◆ **WORK REQUEST**:
Please translate this sentence from the text about Mt Difficulty Wines into Spanish: "Mount Difficulty is integral in providing low rainfall and humidity for the region."

◆ **DOCUMENT SECTION**:
********

The unique microclimate of the Bannockburn area is partially created by the presence of Mount Difficulty which overlooks the southern Cromwell basin, and is the namesake of Mt Difficulty Wines. Mount Difficulty is integral in providing low rainfall and humidity for the region. Bannockburn enjoys hot summers, a large diurnal temperature variation and long cool autumns; conditions which bring the best out of the Pinot Noir grapes. The soils are a mix of clay and gravels, but all feature a high pH level.
The Mt Difficulty brand started in 1998 with a very small production of Pinot Noir and Chardonnay, made by Grant Taylor of Gibbston Valley Wines (now of Valli Wines). Prior to this the Gang sold their grapes to either Gibbston Valley or Chard Farm. The Air New Zealand wine awards in 1999 put Mt Difficulty on the map.
Conditions were difficult but the quality of fruit was very good, provided the right decisions were made. Spring was fantastically settled, which led to excellent flowering and fruit set. Usual spring conditions arrived late, and unsettled weather was the norm right through January and February! Despite this, it was also pretty warm; it was almost too perfect for canopy and bunch development, leading to bigger than normal berries, and higher bunch weights as a result. Finally some semblance of normality arrived in March with conditions settling. These conditions continued through autumn, other than one wet spell which highlighted how tender and thin-skinned the berries were this season. In the winery it was a season where the fruit needed empathy, and the direction of the wine was dictated by the fruit.

********

◆ **RECORD EXTRACTS**:
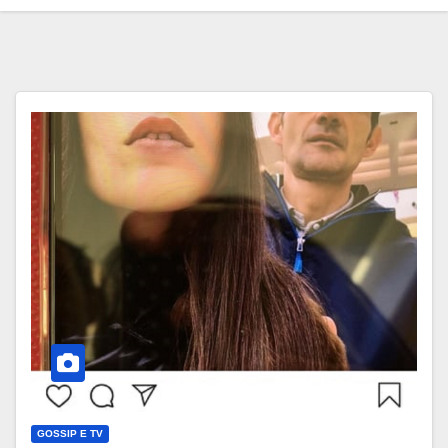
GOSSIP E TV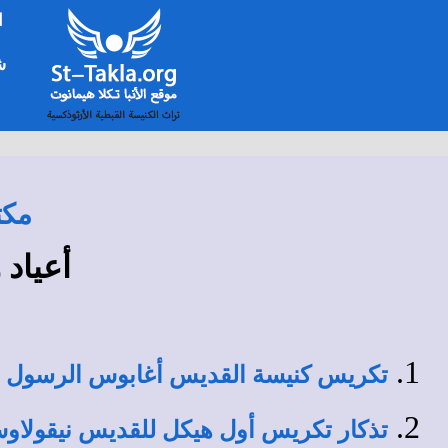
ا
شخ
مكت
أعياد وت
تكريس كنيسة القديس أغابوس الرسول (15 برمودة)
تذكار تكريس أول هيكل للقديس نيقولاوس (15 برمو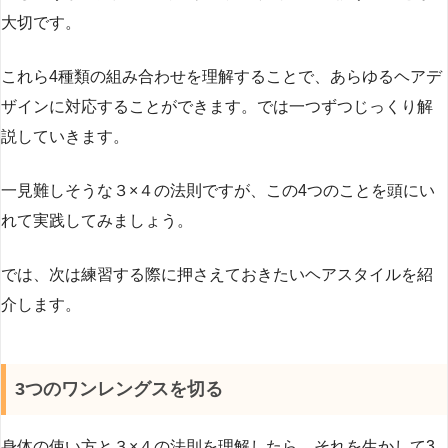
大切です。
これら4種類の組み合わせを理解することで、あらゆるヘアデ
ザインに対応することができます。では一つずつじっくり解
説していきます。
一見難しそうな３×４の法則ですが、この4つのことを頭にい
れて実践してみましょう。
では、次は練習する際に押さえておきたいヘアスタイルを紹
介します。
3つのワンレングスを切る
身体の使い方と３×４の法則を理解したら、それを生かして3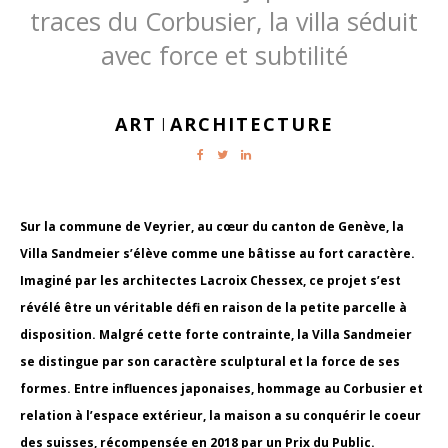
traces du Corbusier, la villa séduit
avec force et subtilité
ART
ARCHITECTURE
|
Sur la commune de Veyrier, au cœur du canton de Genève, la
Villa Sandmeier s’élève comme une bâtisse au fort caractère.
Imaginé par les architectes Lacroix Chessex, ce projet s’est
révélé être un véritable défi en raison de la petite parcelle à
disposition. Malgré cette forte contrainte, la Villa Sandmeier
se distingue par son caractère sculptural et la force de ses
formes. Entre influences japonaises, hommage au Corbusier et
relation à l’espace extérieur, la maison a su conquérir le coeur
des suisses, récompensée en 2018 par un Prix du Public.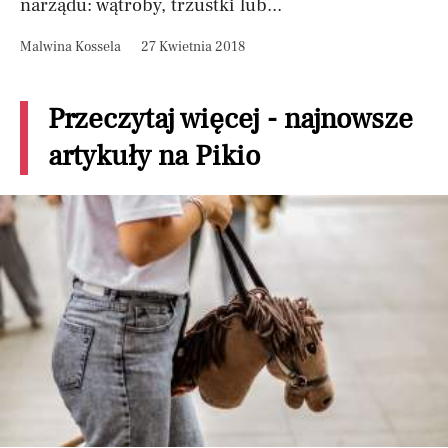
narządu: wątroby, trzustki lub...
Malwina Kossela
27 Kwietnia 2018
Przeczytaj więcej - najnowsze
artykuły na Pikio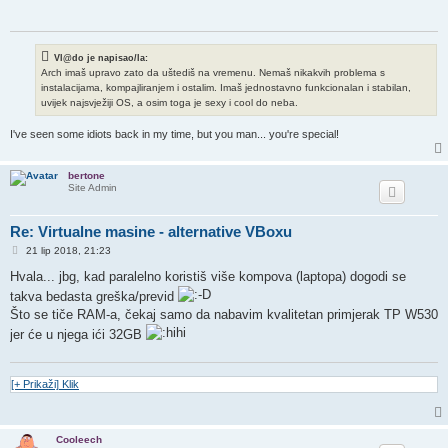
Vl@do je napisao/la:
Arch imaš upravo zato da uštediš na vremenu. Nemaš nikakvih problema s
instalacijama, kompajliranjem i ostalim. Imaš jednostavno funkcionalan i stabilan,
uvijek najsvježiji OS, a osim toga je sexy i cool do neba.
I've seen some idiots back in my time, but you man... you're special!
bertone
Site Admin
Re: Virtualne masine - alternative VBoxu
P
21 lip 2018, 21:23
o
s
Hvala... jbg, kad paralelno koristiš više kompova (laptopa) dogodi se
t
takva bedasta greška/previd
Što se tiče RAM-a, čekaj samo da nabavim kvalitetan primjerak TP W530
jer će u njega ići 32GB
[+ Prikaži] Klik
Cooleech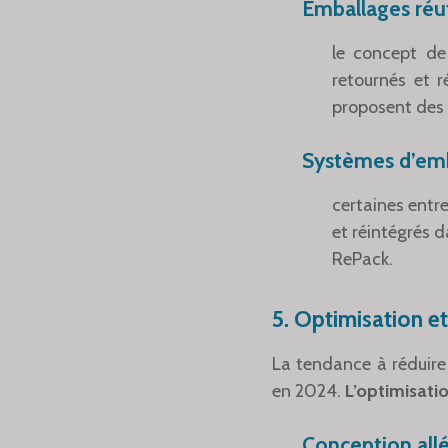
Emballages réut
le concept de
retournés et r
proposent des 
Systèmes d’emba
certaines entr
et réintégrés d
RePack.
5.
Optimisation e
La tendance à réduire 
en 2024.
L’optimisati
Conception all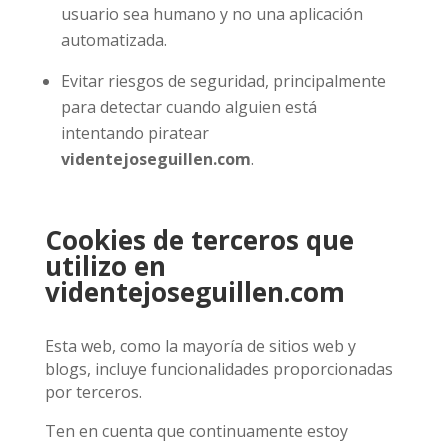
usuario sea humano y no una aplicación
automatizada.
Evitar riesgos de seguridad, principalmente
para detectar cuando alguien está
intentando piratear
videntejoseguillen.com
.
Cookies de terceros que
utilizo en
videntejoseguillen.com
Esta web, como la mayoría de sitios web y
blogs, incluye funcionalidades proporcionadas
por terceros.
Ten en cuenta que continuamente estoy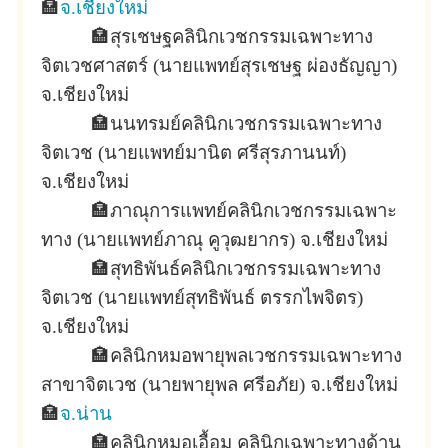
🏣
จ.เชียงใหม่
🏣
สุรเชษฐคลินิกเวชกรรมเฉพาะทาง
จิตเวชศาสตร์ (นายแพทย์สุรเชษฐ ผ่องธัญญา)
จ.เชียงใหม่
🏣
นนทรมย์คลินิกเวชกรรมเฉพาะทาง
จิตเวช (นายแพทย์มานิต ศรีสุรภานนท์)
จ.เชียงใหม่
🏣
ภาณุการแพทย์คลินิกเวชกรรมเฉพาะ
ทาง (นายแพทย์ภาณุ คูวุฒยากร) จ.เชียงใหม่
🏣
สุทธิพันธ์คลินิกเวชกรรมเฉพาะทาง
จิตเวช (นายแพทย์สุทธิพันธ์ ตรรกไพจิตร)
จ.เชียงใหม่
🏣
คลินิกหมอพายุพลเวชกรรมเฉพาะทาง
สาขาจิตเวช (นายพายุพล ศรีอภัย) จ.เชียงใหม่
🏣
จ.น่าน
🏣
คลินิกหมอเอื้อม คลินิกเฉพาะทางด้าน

********

◆ **ANSWER TO THE EXERCISE**:
Mount Difficulty es fundamental para proporcionar a la región escasas lluvias y baja humedad.